The Jacobite Risings: Loyalty, Rebellion, and Aftermath
The Jacobite risings were not just Highland rebellions. They were a dynastic conflict that reshaped Scotland and destroyed the clan system.
James Ross Jr.
Strategic Systems Architect & Enterprise Software Developer
What the Jacobites Actually Wanted
The Jacobite cause was, at its core, a dynastic dispute. When the Catholic James VII of Scotland (James II of England) was deposed in the Glorious Revolution of 1688 and replaced by the Protestant William of Orange, a substantial portion of the Scottish and Irish populations refused to accept the new regime. These were the Jacobites — from Jacobus, the Latin form of James — and their goal was the restoration of the Stuart dynasty.
The Jacobite cause was not primarily about Scottish independence, though it is often remembered that way. Many Jacobites were Irish or English. The movement drew support from Catholics across the British Isles, from Tory politicians who believed in divine right monarchy, and from France and Spain, who saw the Stuarts as useful instruments against their British rival.
In the Highlands, Jacobitism took on a distinctly Gaelic character. Many Highland clans supported the Stuarts — some out of genuine loyalty, some because their rivals supported the government, and some because the alternative (a Hanoverian monarchy allied with the Campbells and the Lowland establishment) threatened their autonomy. The Jacobite risings of 1689, 1715, 1719, and 1745 drew heavily on Highland manpower, and the final defeat at Culloden fell hardest on Highland society.
The Forty-Five
The rising of 1745 — the "Forty-Five" — was the last and most famous Jacobite campaign. Charles Edward Stuart, the Young Pretender (Bonnie Prince Charlie), landed in the Hebrides in July 1745 with seven companions and no army. Within weeks, he had raised the clans and captured Edinburgh. By November, his Highland army had marched into England and reached Derby, 125 miles from London.
The retreat from Derby was the turning point. Charles's commanders, recognizing that the promised English support had not materialized and that government armies were converging from multiple directions, insisted on withdrawal. Charles never forgave them, and the retreat demoralized an army that had been winning.
The end came at Culloden on April 16, 1746. The Highland charge — the devastating close-quarters assault that had won battles at Prestonpans and Falkirk — failed on the boggy, flat ground that the Duke of Cumberland had chosen. The government artillery and disciplined volley fire cut the Highland lines apart. The battle lasted less than an hour. Between 1,500 and 2,000 Jacobites were killed on the field and in the pursuit that followed. Cumberland's orders to give no quarter earned him the name "Butcher."

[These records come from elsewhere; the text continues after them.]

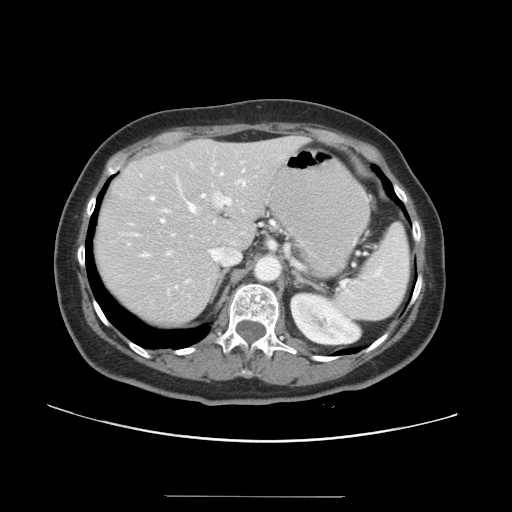
Contrast-enhanced abdominal CT, one axial slice. Position 24 of 34 along the scan axis. Reconstruction kernel STANDARD. 120 kVp. Intravenous contrast given. Soft-tissue window (W 400 / L 40 HU). 5 mm slice thickness. 512 × 512 image matrix, field of view 382 × 382 mm. Case-level facts recorded for this patient, not image findings: patient: male, age 67 years at operation; diagnosis: colorectal cancer liver metastases, imaged before liver resection; multiple liver metastases: yes; largest metastasis: 1.4 cm; disease in both lobes: yes.
Outlined on this slice (outlined manually by an expert reader):
- hepatic veins: bounding box <164,165,245,287> (left, top, right, bottom; pixels)
- liver: <94,137,307,326>
- planned liver remnant (the part of the liver to remain after resection): <94,137,307,326>
- portal vein (with intrahepatic branches): <141,174,346,286>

The Destruction of Highland Society
Culloden was not just a military defeat. It was the end of an era. The British government, determined to ensure that the Highlands could never again produce a rebellion, dismantled the structures of Highland society with systematic thoroughness.
The Disarming Act banned weapons. The Dress Act banned tartan, kilts, and Highland dress. The Heritable Jurisdictions Act abolished the legal authority of clan chiefs. Estates of Jacobite chiefs were forfeited and redistributed. Gaelic-speaking areas were targeted for English-language education. The cumulative effect was to strip Highland society of its distinctive institutions — its martial culture, its visual identity, its legal autonomy, and its language.
Clan Ross navigated the Jacobite period with characteristic complexity. Different branches of the clan supported different sides at different times, a pattern common to most clans. The simplistic narrative of "Highland clans vs. The English" obscures the reality that the Jacobite wars split Scottish society along multiple lines — religious, political, personal, and pragmatic.
Memory and Romanticism
Within a generation of Culloden, the Jacobite cause had been sanitized and romanticized. The same Lowland establishment that had supported the government in 1745 began to celebrate Highland culture as the authentic spirit of Scotland. George IV's visit to Edinburgh in 1822, stage-managed by Walter Scott, saw the king himself wearing tartan — a spectacle that would have been unthinkable fifty years earlier.
This romanticism was convenient because it was safe. The real Highland society that had produced the Jacobite armies was being destroyed by the Clearances. Tartan and bagpipes could be celebrated because the culture they represented was no longer a political threat.
The Jacobite legacy endures in Scottish culture — in songs, in tartanry, in the tourist industry that surrounds Culloden and the Bonnie Prince Charlie trail. But the real legacy is structural: the destruction of the clan system, the marginalization of Gaelic, and the transformation of the Highlands from a distinct political and cultural region into a depopulated periphery. The Jacobite risings did not cause all of these changes, but their defeat removed the last barrier to them.